1 E ele falou-lhes uma parábola com este fim, de que os homens devem sempre orar e nunca desfalecer,
2 Havia numa cidade um juiz que não respeitava Deus e que desprezava toda a gente. Certa viúva daquela cidade procurava-o com frequência, pedindo-lhe justiça contra alguém que a acusava.
2 dizendo: Havia em uma cidade um juiz que não temia a Deus, nem respeitava os homens;
3 — ausente —
3 e havia naquela cidade uma viúva; e ela veio a ele, dizendo: Vingue-me do meu adversário.

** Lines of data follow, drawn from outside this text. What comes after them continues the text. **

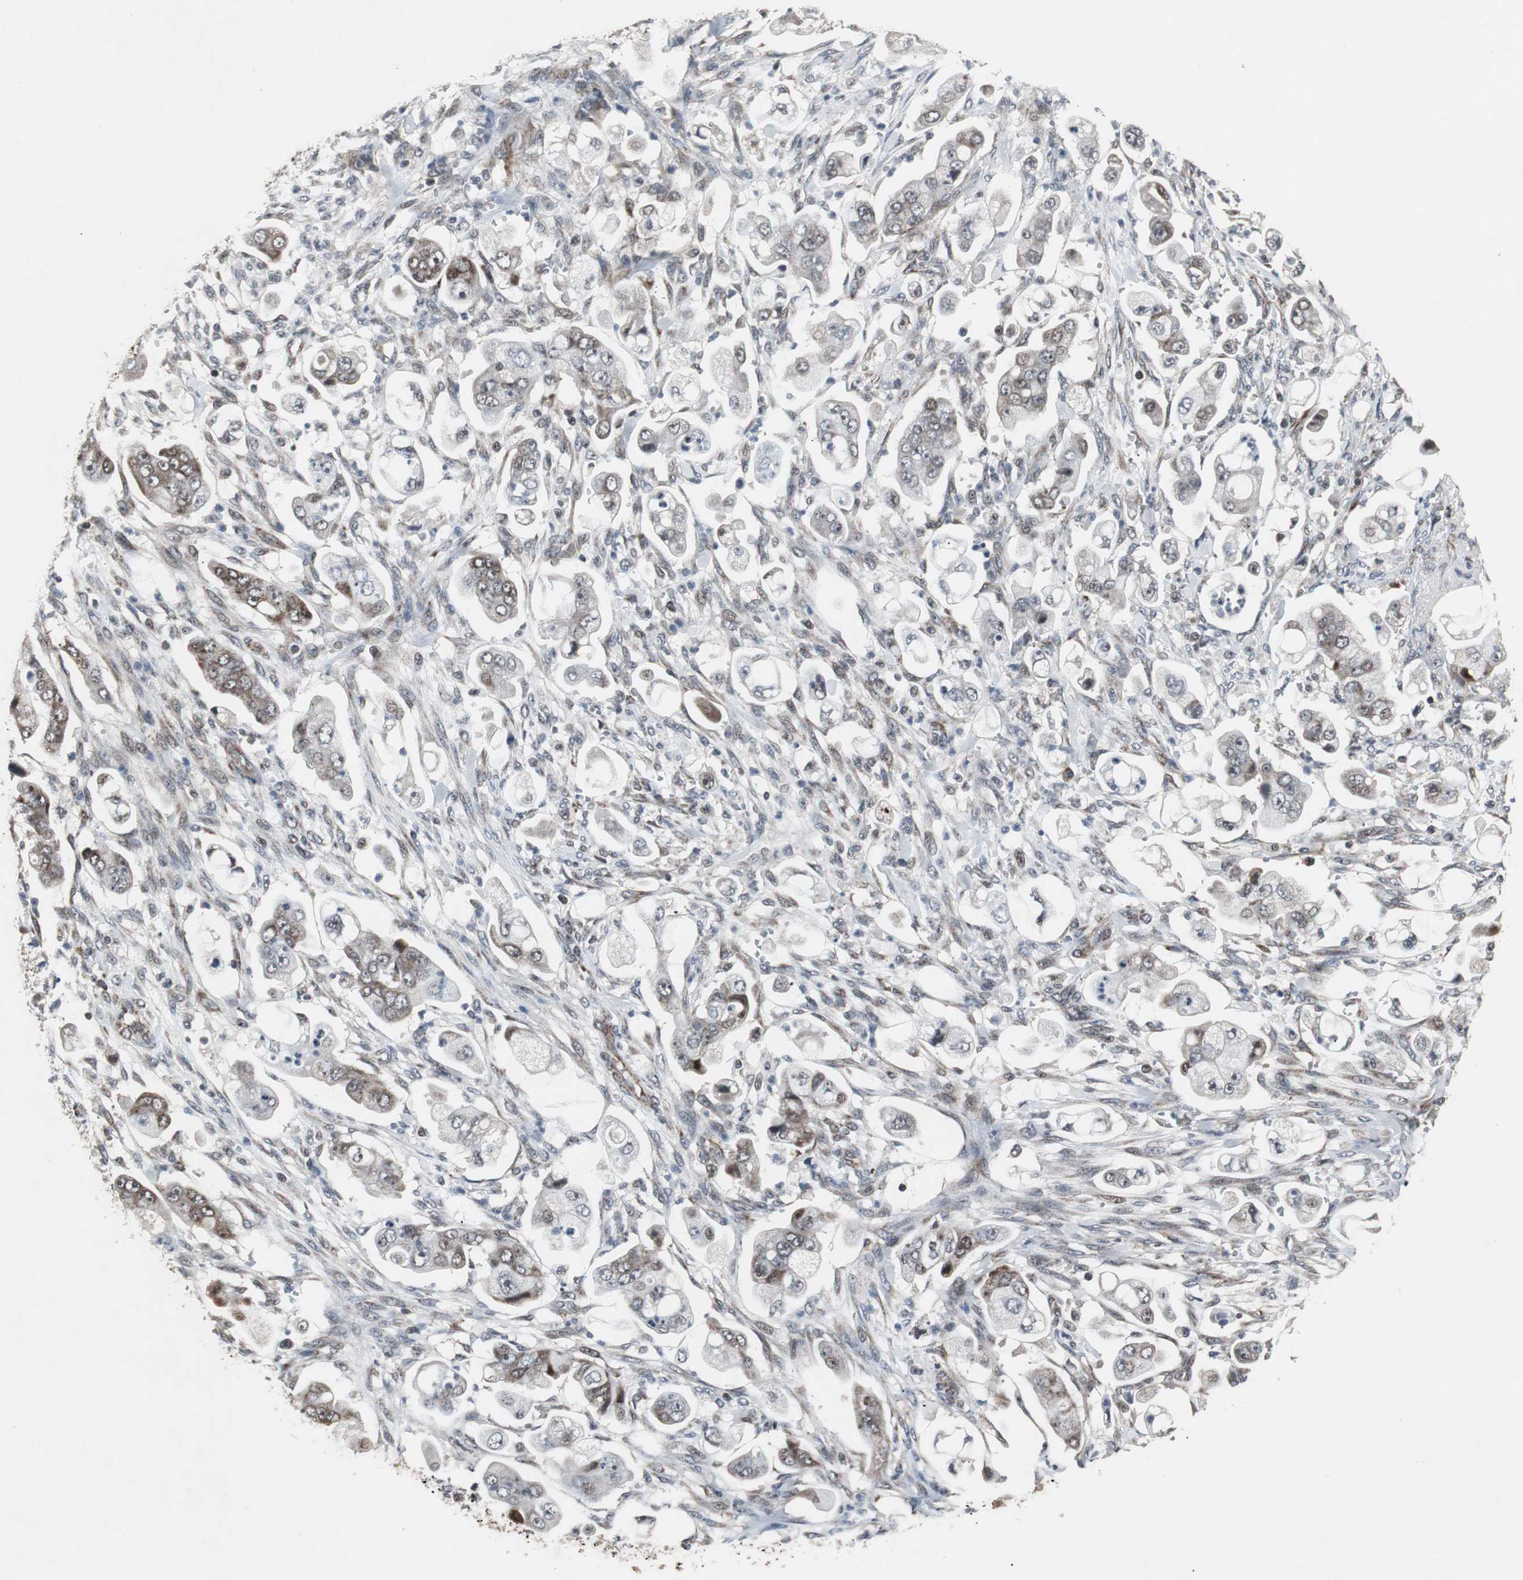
{"staining": {"intensity": "strong", "quantity": "25%-75%", "location": "cytoplasmic/membranous"}, "tissue": "stomach cancer", "cell_type": "Tumor cells", "image_type": "cancer", "snomed": [{"axis": "morphology", "description": "Adenocarcinoma, NOS"}, {"axis": "topography", "description": "Stomach"}], "caption": "Adenocarcinoma (stomach) was stained to show a protein in brown. There is high levels of strong cytoplasmic/membranous positivity in approximately 25%-75% of tumor cells.", "gene": "MRPL40", "patient": {"sex": "male", "age": 62}}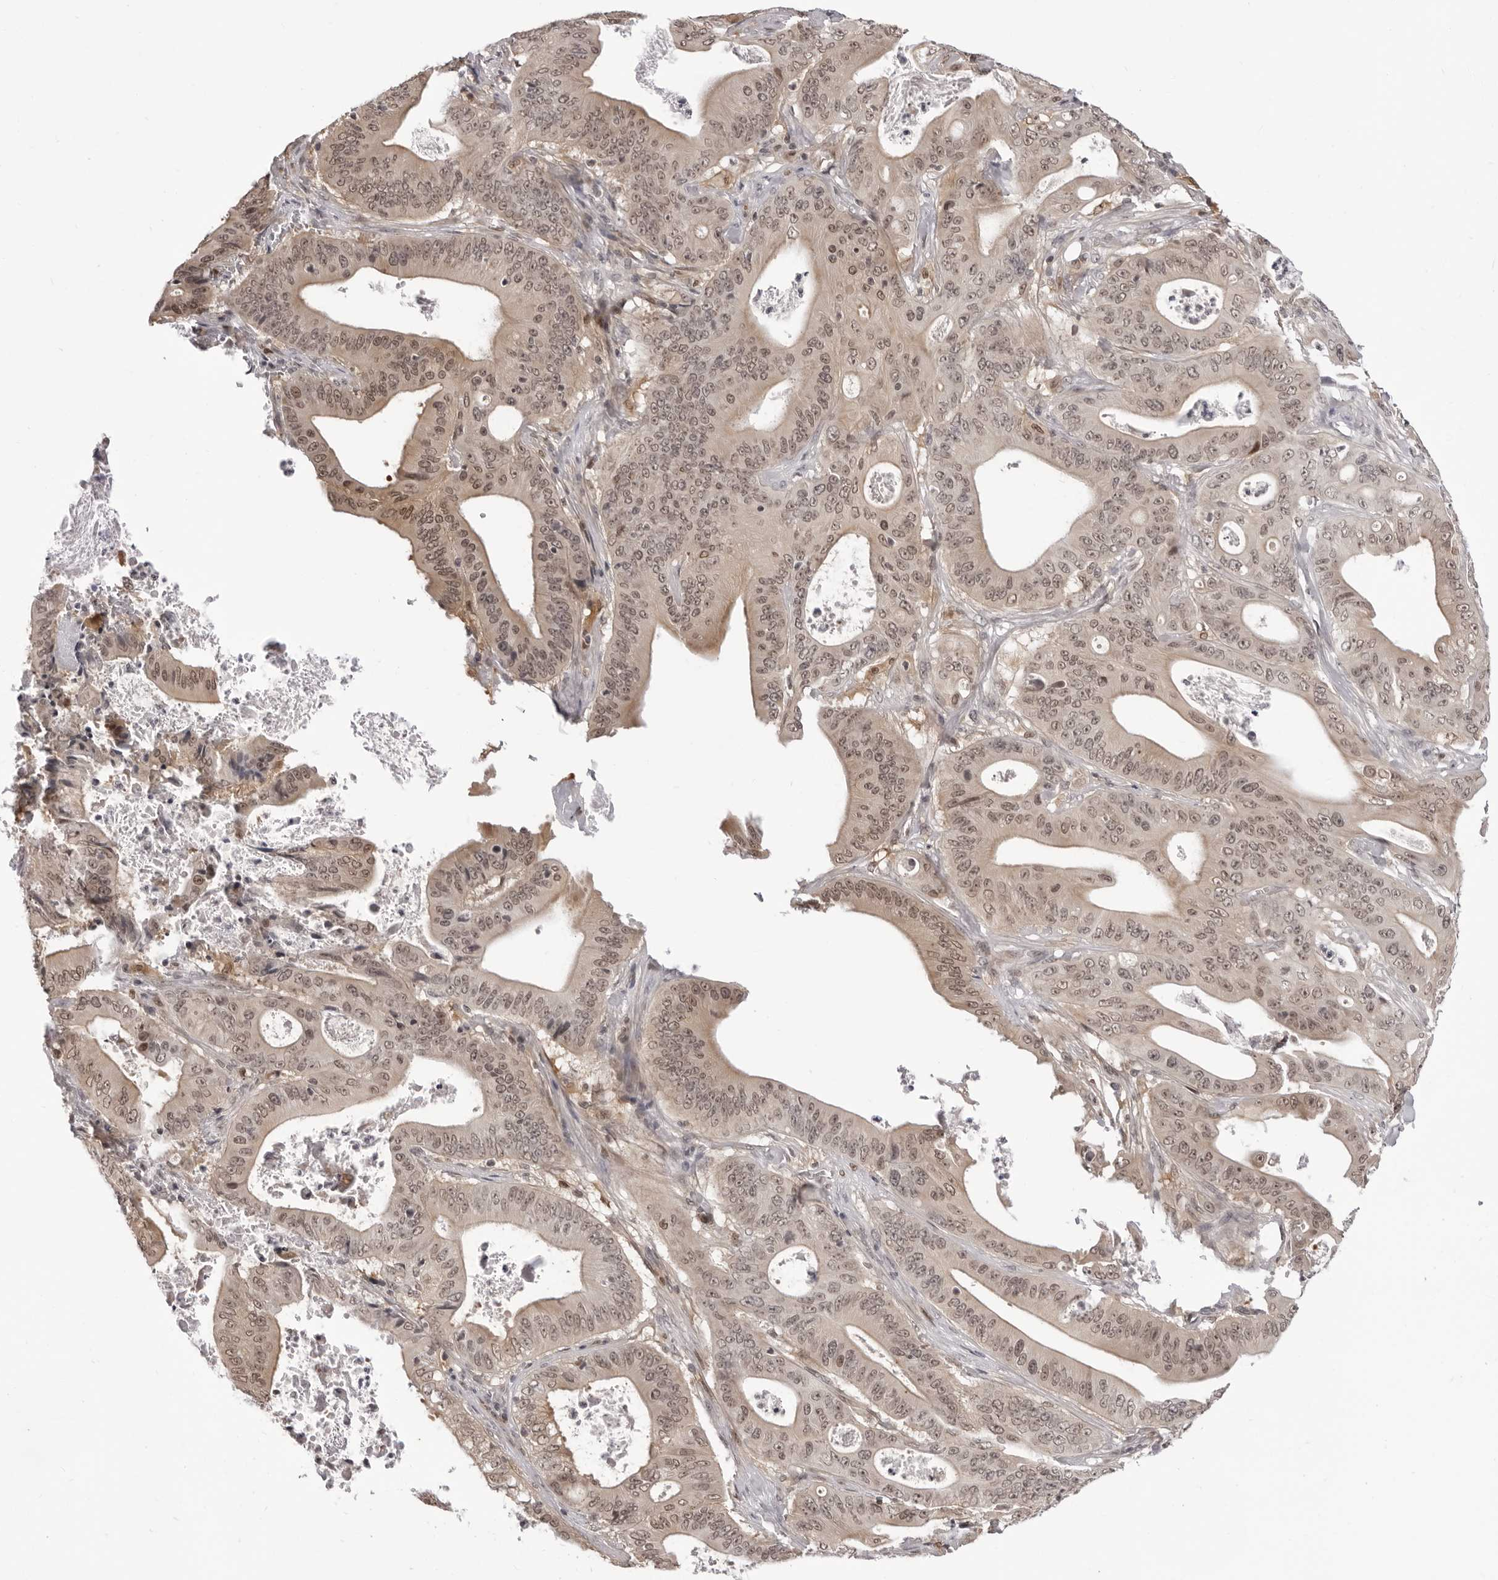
{"staining": {"intensity": "moderate", "quantity": ">75%", "location": "nuclear"}, "tissue": "pancreatic cancer", "cell_type": "Tumor cells", "image_type": "cancer", "snomed": [{"axis": "morphology", "description": "Normal tissue, NOS"}, {"axis": "topography", "description": "Lymph node"}], "caption": "Moderate nuclear staining is appreciated in approximately >75% of tumor cells in pancreatic cancer.", "gene": "SRGAP2", "patient": {"sex": "male", "age": 62}}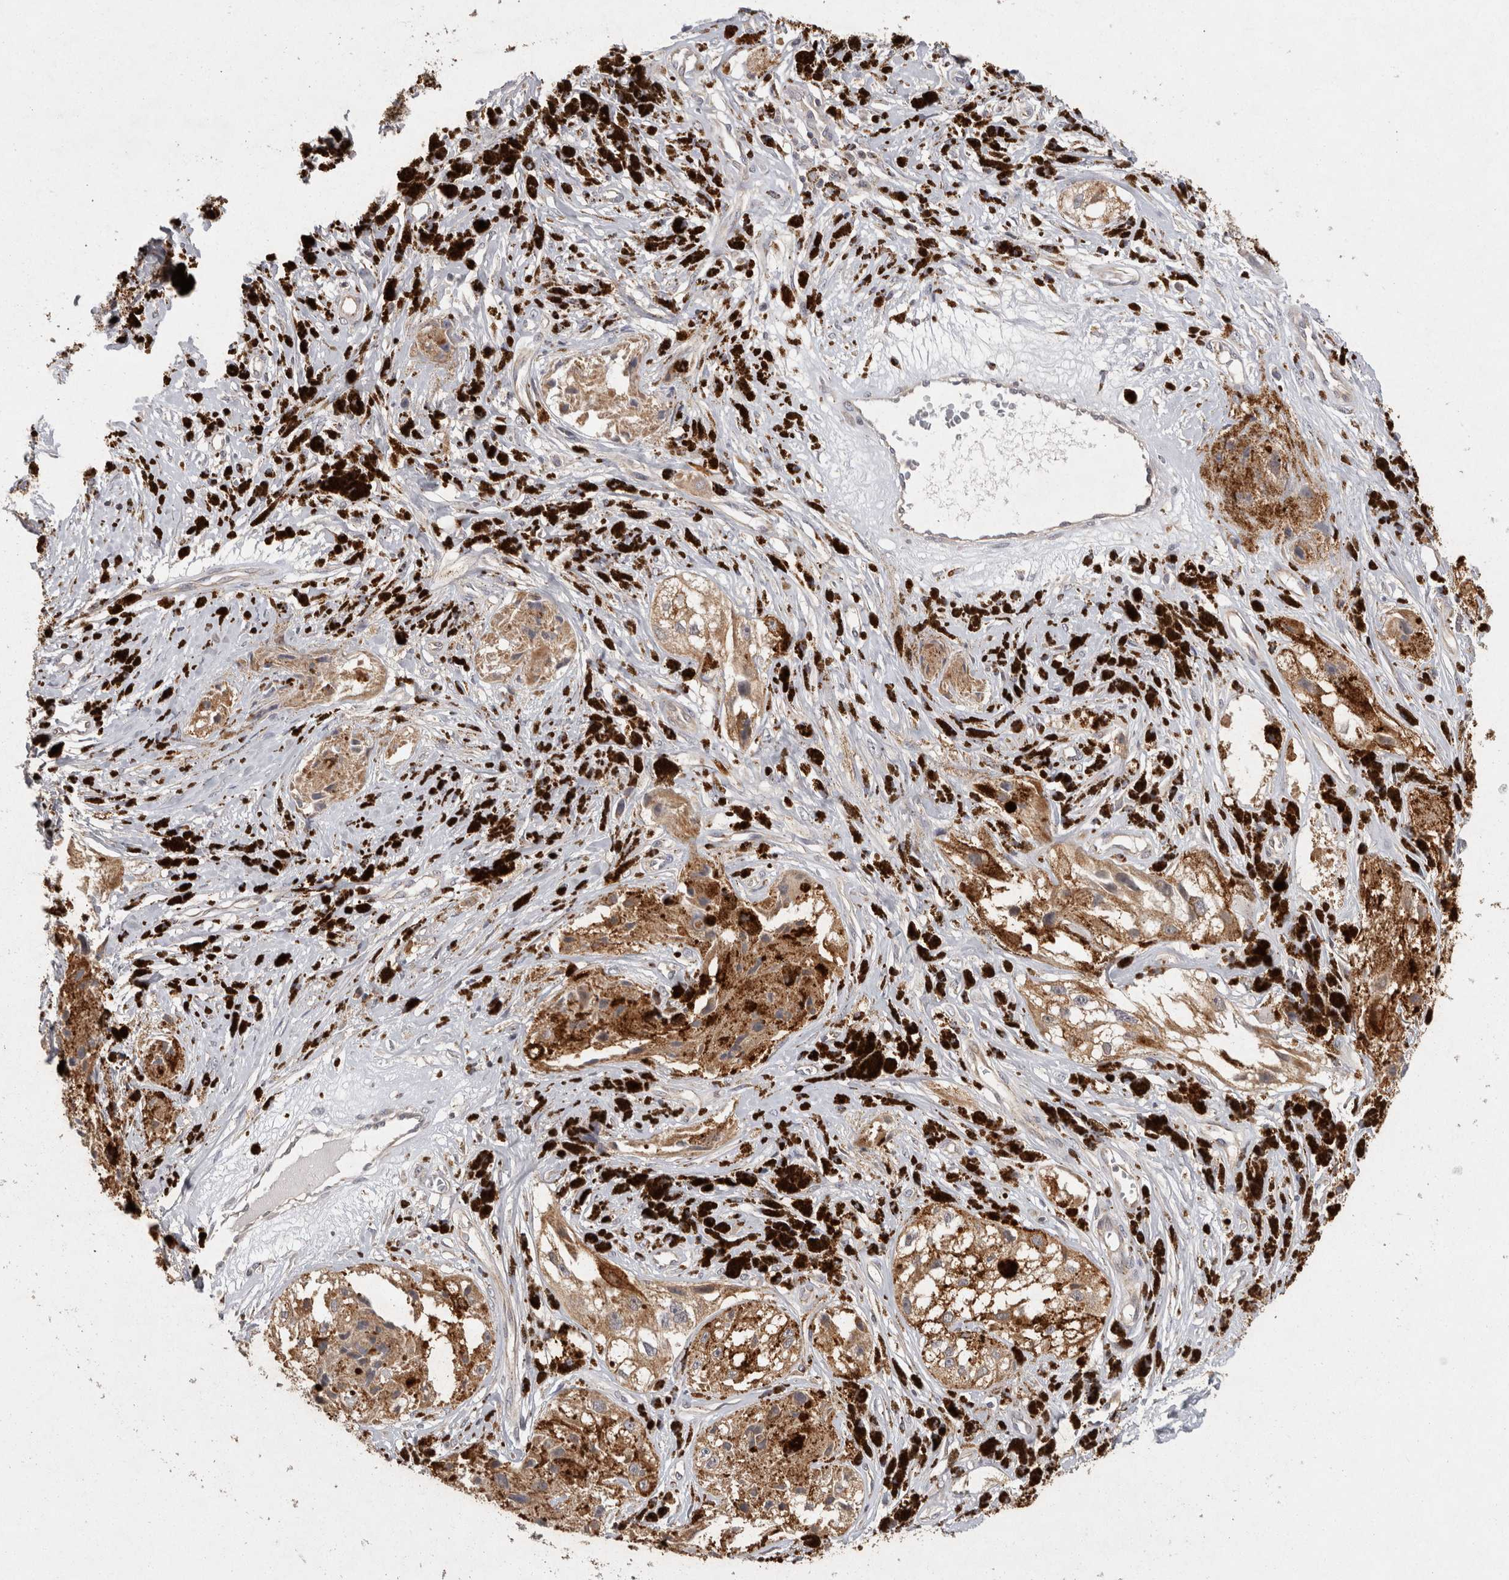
{"staining": {"intensity": "moderate", "quantity": ">75%", "location": "cytoplasmic/membranous"}, "tissue": "melanoma", "cell_type": "Tumor cells", "image_type": "cancer", "snomed": [{"axis": "morphology", "description": "Malignant melanoma, NOS"}, {"axis": "topography", "description": "Skin"}], "caption": "Immunohistochemical staining of human melanoma reveals medium levels of moderate cytoplasmic/membranous expression in about >75% of tumor cells.", "gene": "ACAT2", "patient": {"sex": "male", "age": 88}}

4 Durante algum tempo o juiz não fez caso dela, mas por fim a sua presença começou a enervá-lo. 'Eu não respeito nem Deus nem os homens
4 E por algum tempo ele não quis; mas depois ele disse consigo: Ainda que eu não temo a Deus, nem respeito os homens,
5 — ausente —
5 todavia, como esta viúva me incomoda, vou vingá-la, para que ela não continue a vir me cansar.
6 E o Senhor acrescentou: Se mesmo um juiz mau acabou por agir assim, não acham que Deus fará certamente justiça ao seu povo, que lhe dirige as suas orações dia e noite? Com certeza pois que lhes dará resposta rápida! Mas a questão é esta: Quando eu, o Filho do Homem, voltar, quantas pessoas encontrarei que tenham fé?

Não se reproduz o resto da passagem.